[Aim of the exercise]:
Only lines holding "Global" are wanted; copy each of them from the records below.

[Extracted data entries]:
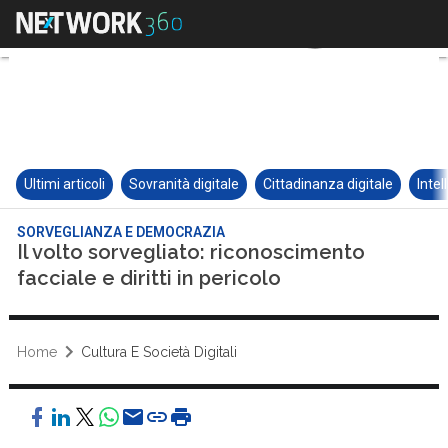
Ultimi articoli
Sovranità digitale
Cittadinanza digitale
Intel
SORVEGLIANZA E DEMOCRAZIA
Il volto sorvegliato: riconoscimento
facciale e diritti in pericolo
Home
Cultura E Società Digitali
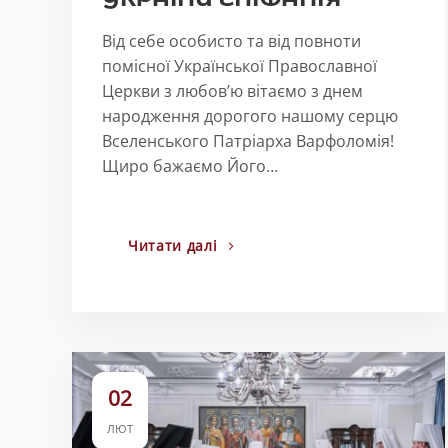
Від себе особисто та від повноти
помісної Української Православної
Церкви з любов’ю вітаємо з днем
народження дорогого нашому серцю
Вселенського Патріарха Варфоломія!
Щиро бажаємо Його…
Читати далі
02
ЛЮТ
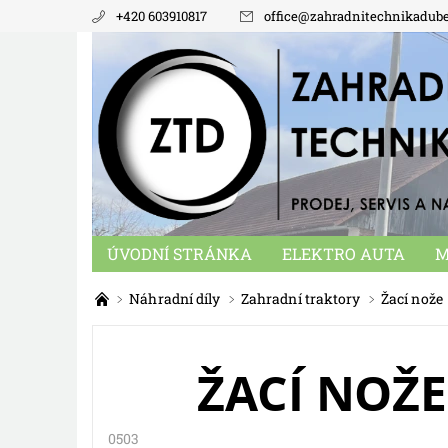
+420 603910817
office
@
zahradnitechnikadub
ÚVODNÍ STRÁNKA
ELEKTRO AUTA
M
NÁHRADNÍ DÍLY
MALOTRAKTORY
KO
Náhradní díly
Zahradní traktory
Žací nože
ŽACÍ NOŽE
0503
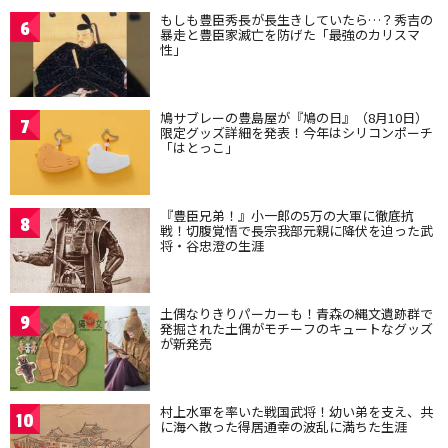
もしも豊臣秀長が長生きしていたら…？秀吉の
6
暴走と豊臣家滅亡を防げた「最強のカリスマ
性」
鳩サブレーの豊島屋が『鳩の日』（8月10日）
7
限定グッズ詳細を発表！今年はシリコンポーチ
「はとっこ」
『豊臣兄弟！』小一郎の5万の大軍に徹底抗
8
戦！切腹覚悟で長宗我部元親に降伏を迫った武
将・谷忠澄の生涯
土偶なりきりパーカーも！青森の縄文遺跡群で
9
発掘された土偶がモチーフのキュートなグッズ
が新発売
村上水軍を率いた戦国武将！幼い弟を支え、共
10
に海へ散った得居通幸の波乱に満ちた生涯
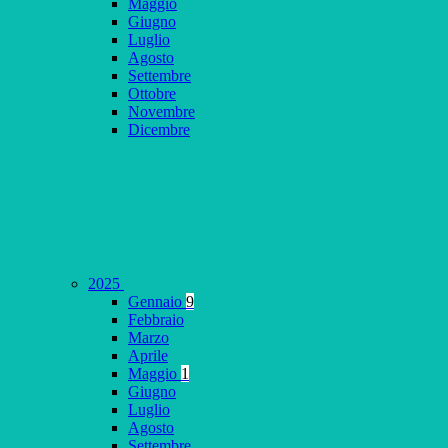
Maggio
Giugno
Luglio
Agosto
Settembre
Ottobre
Novembre
Dicembre
2025
Gennaio
9
Febbraio
Marzo
Aprile
Maggio
1
Giugno
Luglio
Agosto
Settembre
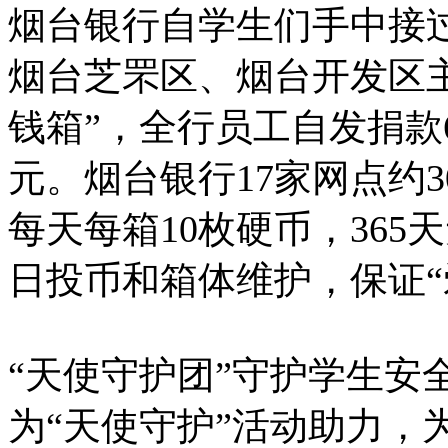
烟台银行自学生们手中接过
烟台芝罘区、烟台开发区
钱箱”，全行员工自发捐款63
元。烟台银行17家网点约3
每天每箱10枚硬币，365
日投币和箱体维护，保证“
“天使守护团”守护学生安
为“天使守护”活动助力，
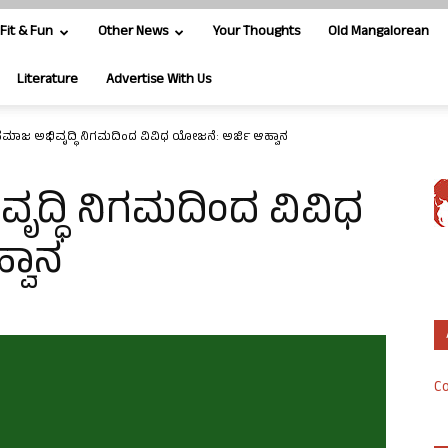
Fit & Fun
Other News
Your Thoughts
Old Mangalorean
Literature
Advertise With Us
ಸಮಾಜ ಅಭಿವೃದ್ಧಿ ನಿಗಮದಿಂದ ವಿವಿಧ ಯೋಜನೆ: ಅರ್ಜಿ ಆಹ್ವಾನ
ದ್ಧಿ ನಿಗಮದಿಂದ ವಿವಿಧ
್ವಾನ
Co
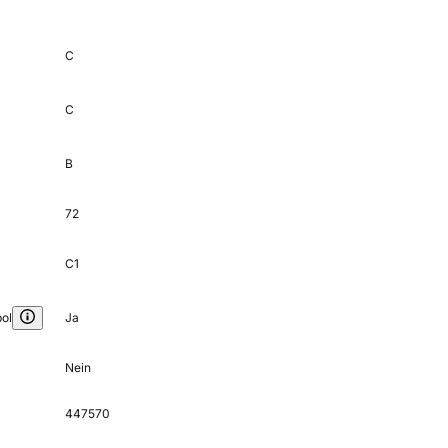
C
C
B
72
C1
ol
Ja
Nein
447570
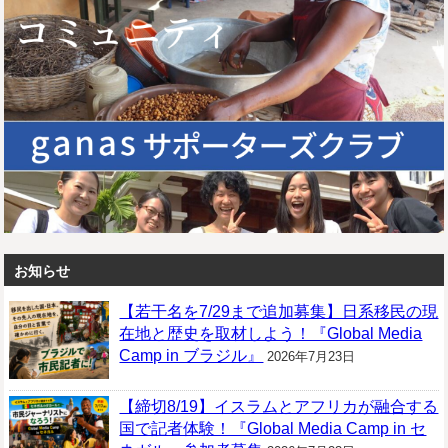
お知らせ
【若干名を7/29まで追加募集】日系移民の現
在地と歴史を取材しよう！『Global Media
Camp in ブラジル』
2026年7月23日
【締切8/19】イスラムとアフリカが融合する
国で記者体験！『Global Media Camp in セ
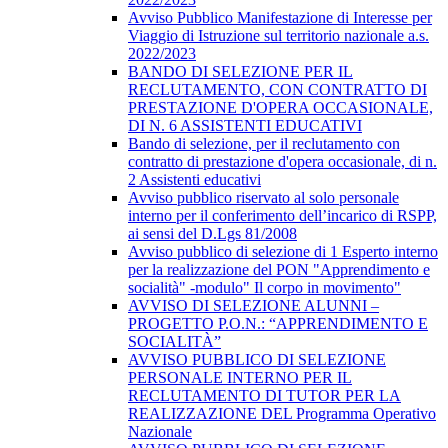
Avviso Pubblico Manifestazione di Interesse per
Viaggio di Istruzione sul territorio nazionale a.s.
2022/2023
BANDO DI SELEZIONE PER IL
RECLUTAMENTO, CON CONTRATTO DI
PRESTAZIONE D'OPERA OCCASIONALE,
DI N. 6 ASSISTENTI EDUCATIVI
Bando di selezione, per il reclutamento con
contratto di prestazione d'opera occasionale, di n.
2 Assistenti educativi
Avviso pubblico riservato al solo personale
interno per il conferimento dell’incarico di RSPP,
ai sensi del D.Lgs 81/2008
Avviso pubblico di selezione di 1 Esperto interno
per la realizzazione del PON "Apprendimento e
socialità" -modulo" Il corpo in movimento"
AVVISO DI SELEZIONE ALUNNI –
PROGETTO P.O.N.: “APPRENDIMENTO E
SOCIALITÀ”
AVVISO PUBBLICO DI SELEZIONE
PERSONALE INTERNO PER IL
RECLUTAMENTO DI TUTOR PER LA
REALIZZAZIONE DEL Programma Operativo
Nazionale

[Your solution]:
在地と歴史を取材しよう！『Global Media
国で記者体験！『Global Media Camp in セ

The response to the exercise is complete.